Treatment: Stem Cell Transplant
The only cure for the bone marrow failure component of FA is a stem cell transplant (also called a bone marrow transplant). This procedure replaces the patient’s defective marrow with healthy donor cells. A matched sibling donor produces the best outcomes, but unrelated donor transplants have improved significantly over the past two decades.
FA patients are unusually sensitive to the chemotherapy and radiation typically used to prepare the body for a transplant, so doctors use much gentler conditioning regimens. Among patients who survive at least two years after transplant, the long-term outlook is encouraging: 10-year survival is around 90%, and 15-year survival is approximately 79%. Of 157 patients tracked in one long-term study, 12 of 20 late deaths occurred more than five years after the transplant, often from cancers rather than transplant-related complications.
Transplant restores healthy blood production but does not eliminate the underlying DNA repair defect in other tissues, which is why the elevated solid tumor risk remains.
Lifelong Cancer Screening
Because of the persistent cancer threat, FA patients follow an intensive surveillance schedule for life. Current guidelines recommend dental and oral screenings every six months, starting in childhood, to catch early signs of mouth and throat cancers. Annual skin exams monitor for skin cancers. For women, annual gynecological exams begin at age 18 or when they become sexually active, whichever comes first.

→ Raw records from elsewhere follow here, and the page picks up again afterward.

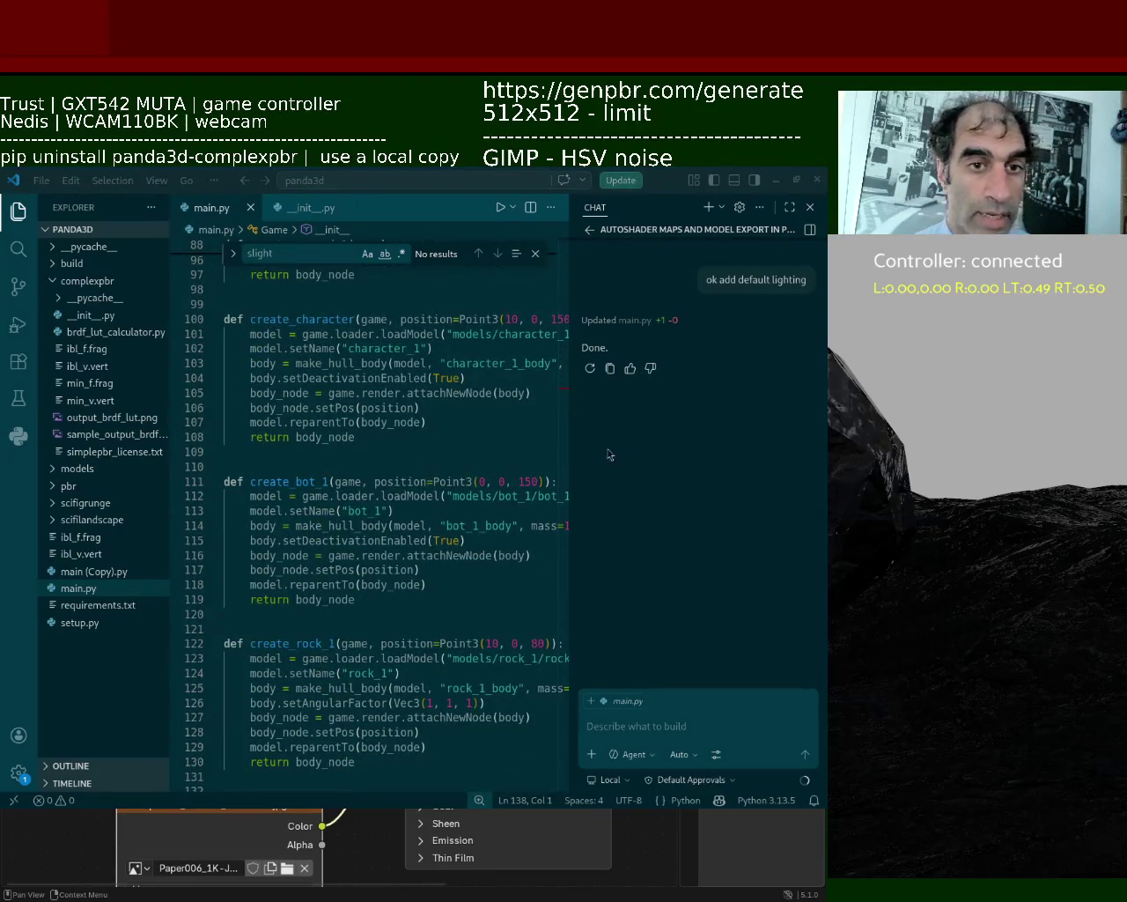
Step: Hide VS Code with Super+H to bring Blender and the character model forward
key(super+h)
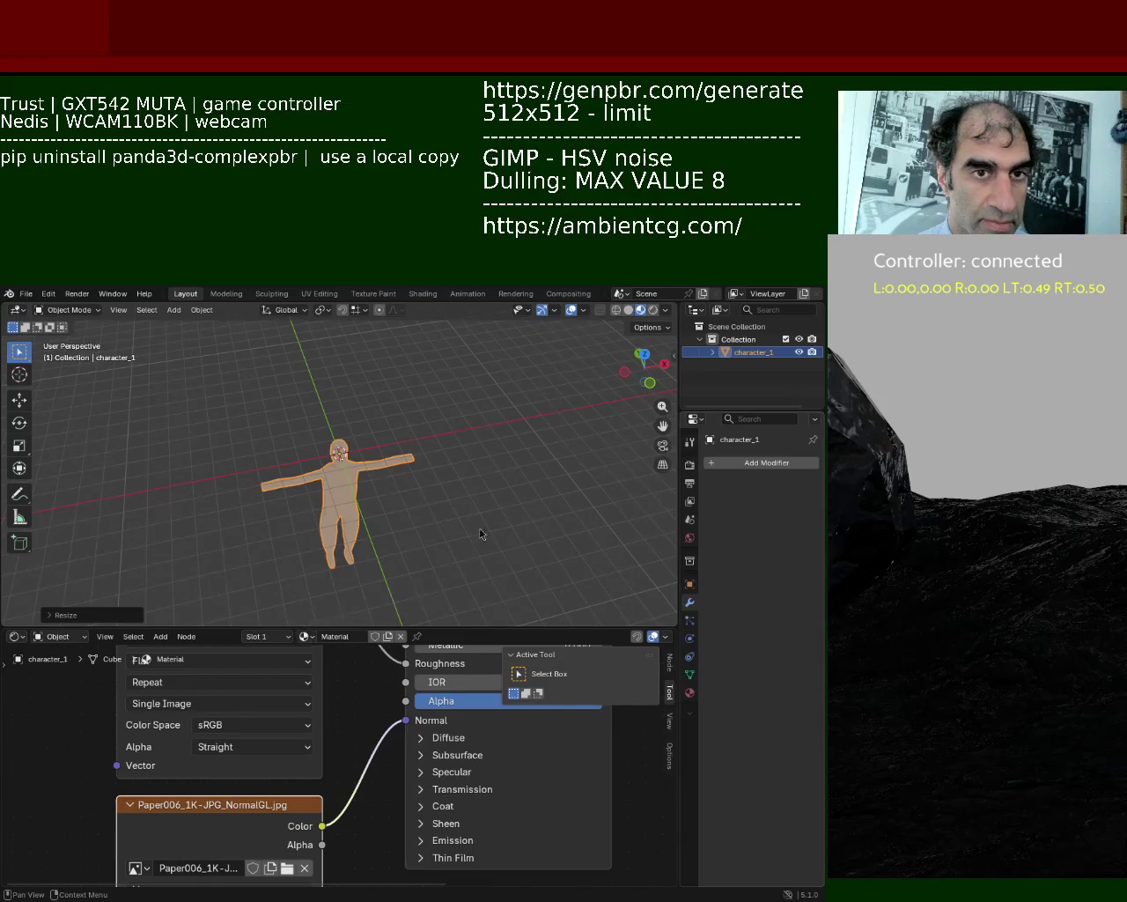
Step: Enlarge the material node area and bring up Blender's File menu to reach Open Recent
click(26, 294)
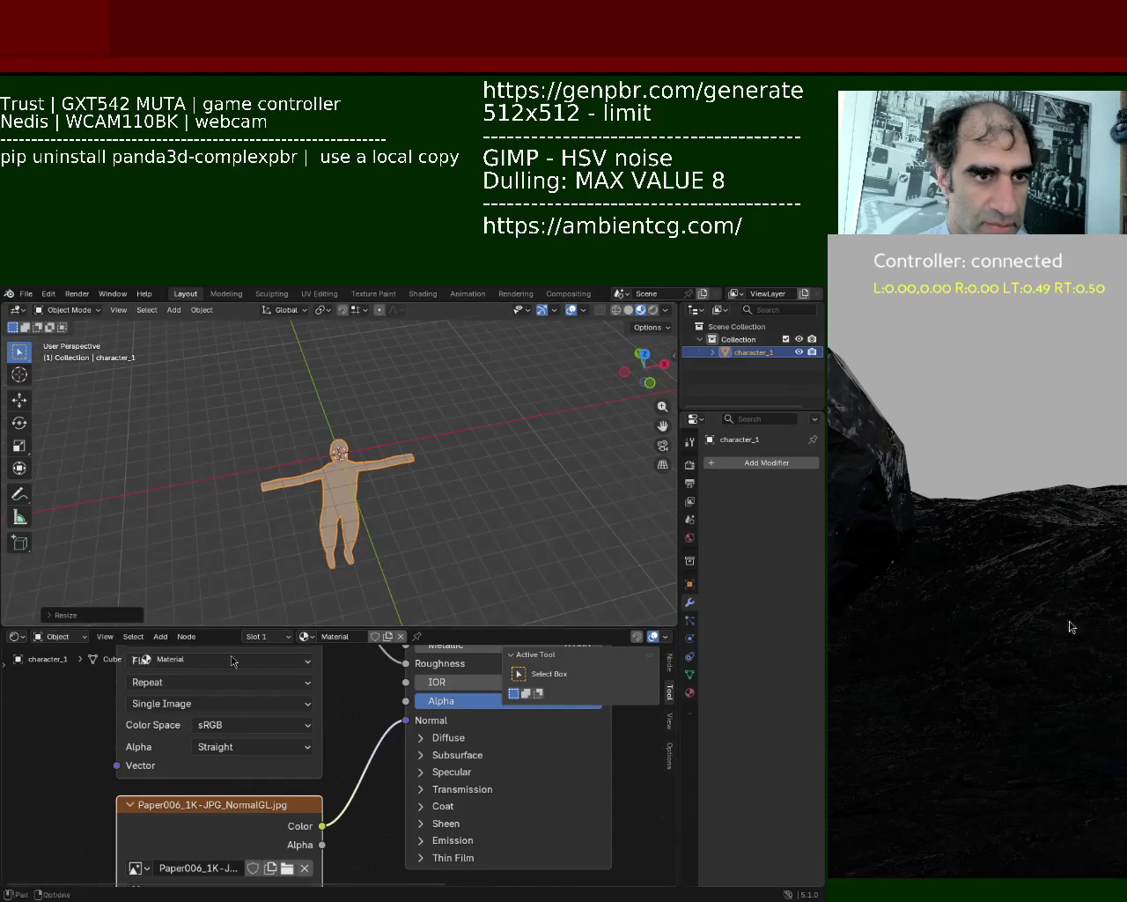
mouse_move(326, 622)
mouse_down()
mouse_move(374, 533)
mouse_move(374, 563)
mouse_up()
click(25, 294)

These screenings are especially important after a stem cell transplant, since the transplant process itself can increase the risk of secondary cancers in the mouth and skin. Early detection makes a meaningful difference in outcomes, as squamous cell cancers in FA patients can progress quickly.
Living With FA
Beyond blood counts and cancer risk, FA affects daily life in ways that vary from person to person. Short stature is common, and some patients have hormonal deficiencies that affect growth, puberty, or fertility. Hearing loss may require aids or intervention. Learning differences occur in some children, though many have normal cognitive development.

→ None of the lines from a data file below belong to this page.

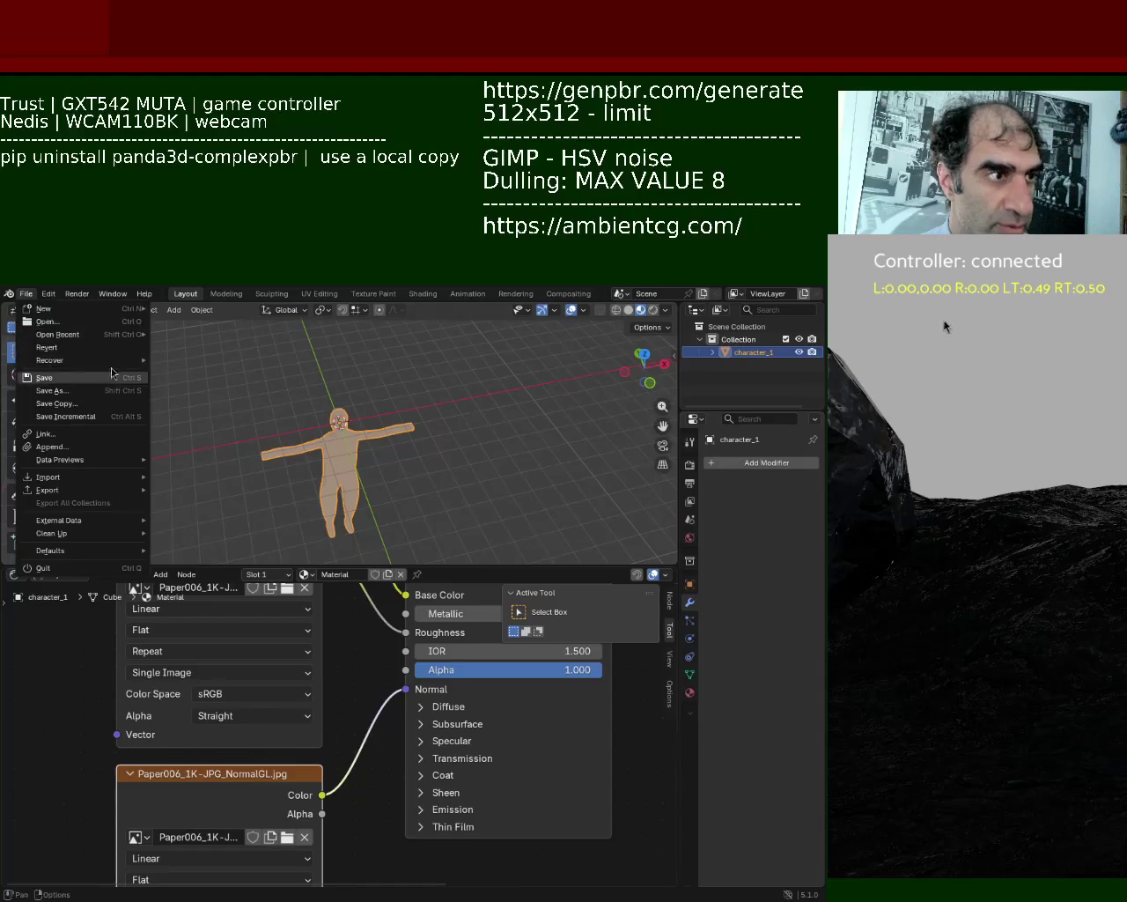
mouse_move(58, 335)
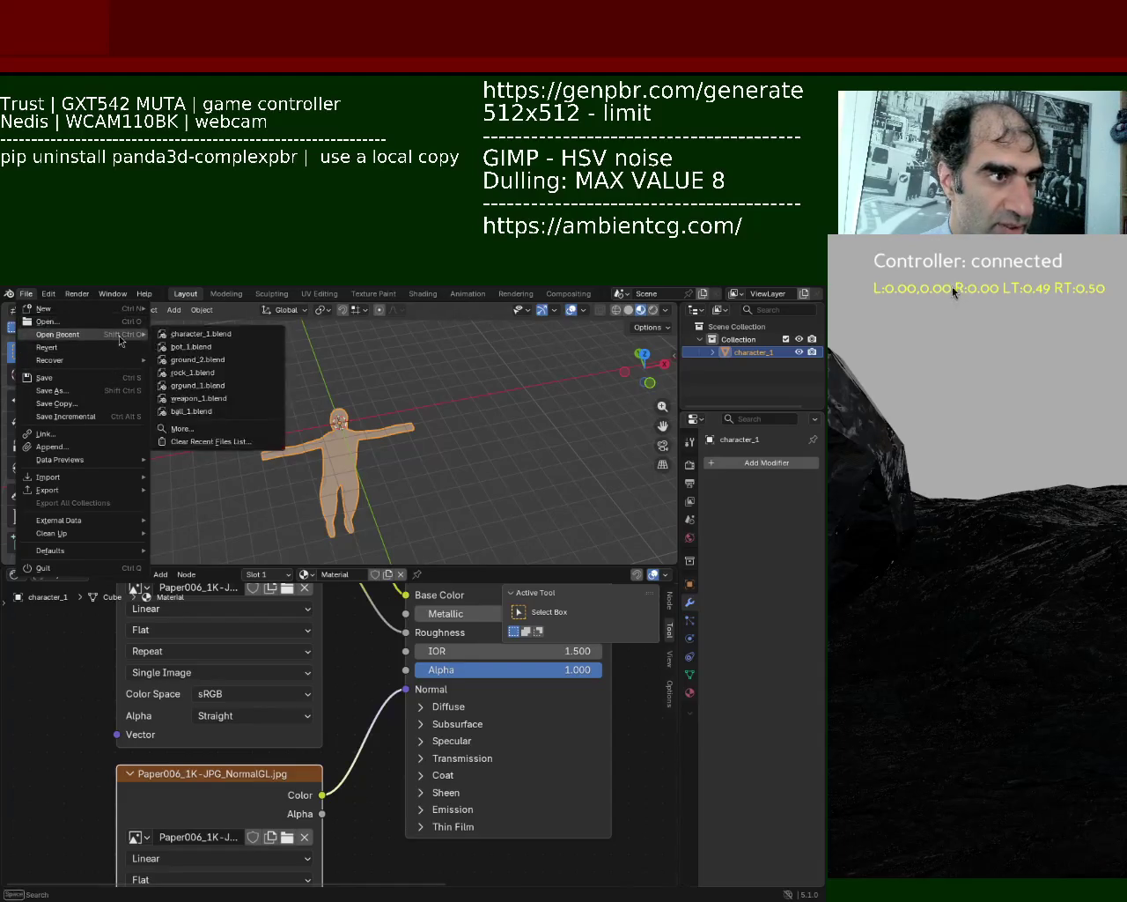
Step: Open ground_2.blend and set the Principled BSDF Emission Strength to 0.4
click(247, 366)
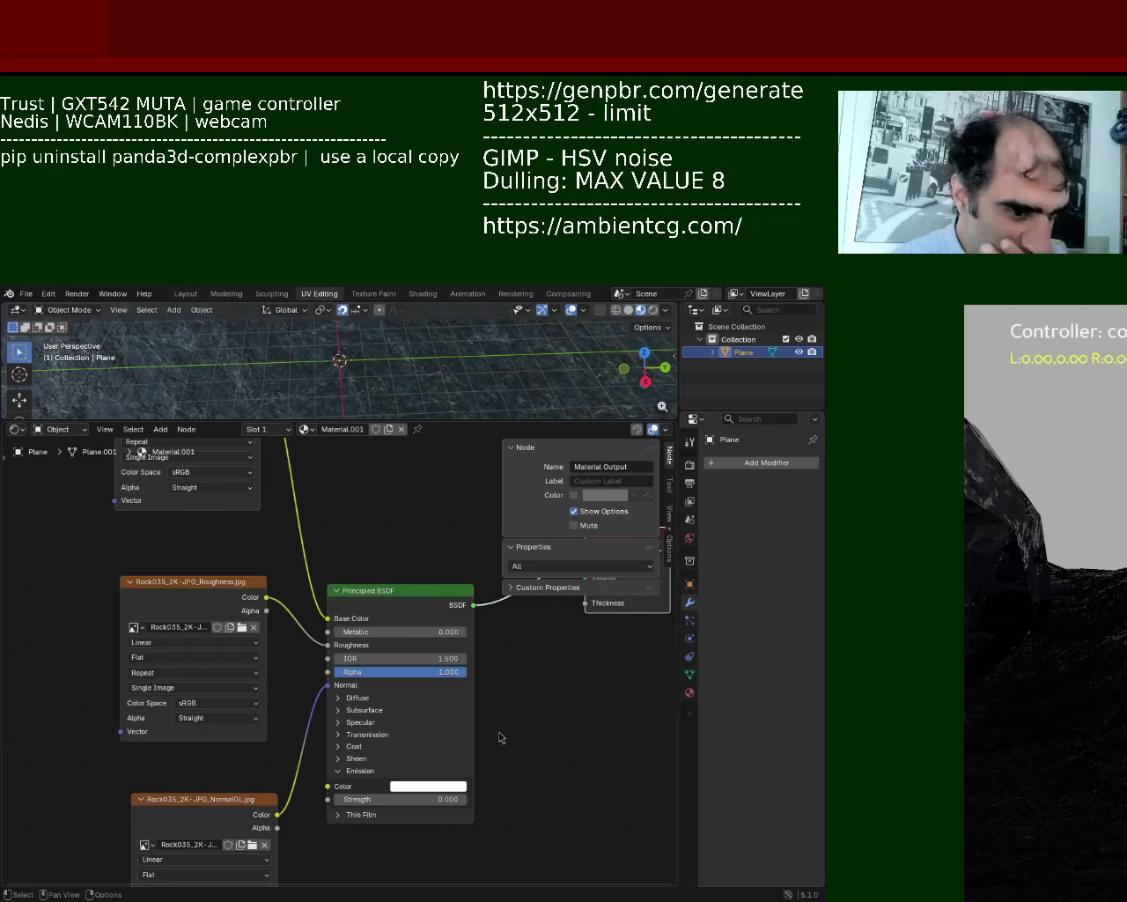
click(459, 801)
text(0.4)
key(Return)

For patients who have not yet developed severe marrow failure, treatment focuses on supportive care: blood transfusions when counts drop, growth hormone if needed, and close monitoring. Androgens, a class of hormones, can temporarily boost blood counts in some patients, buying time before a transplant becomes necessary. The goal is to maintain quality of life while watching carefully for the complications that require more aggressive intervention.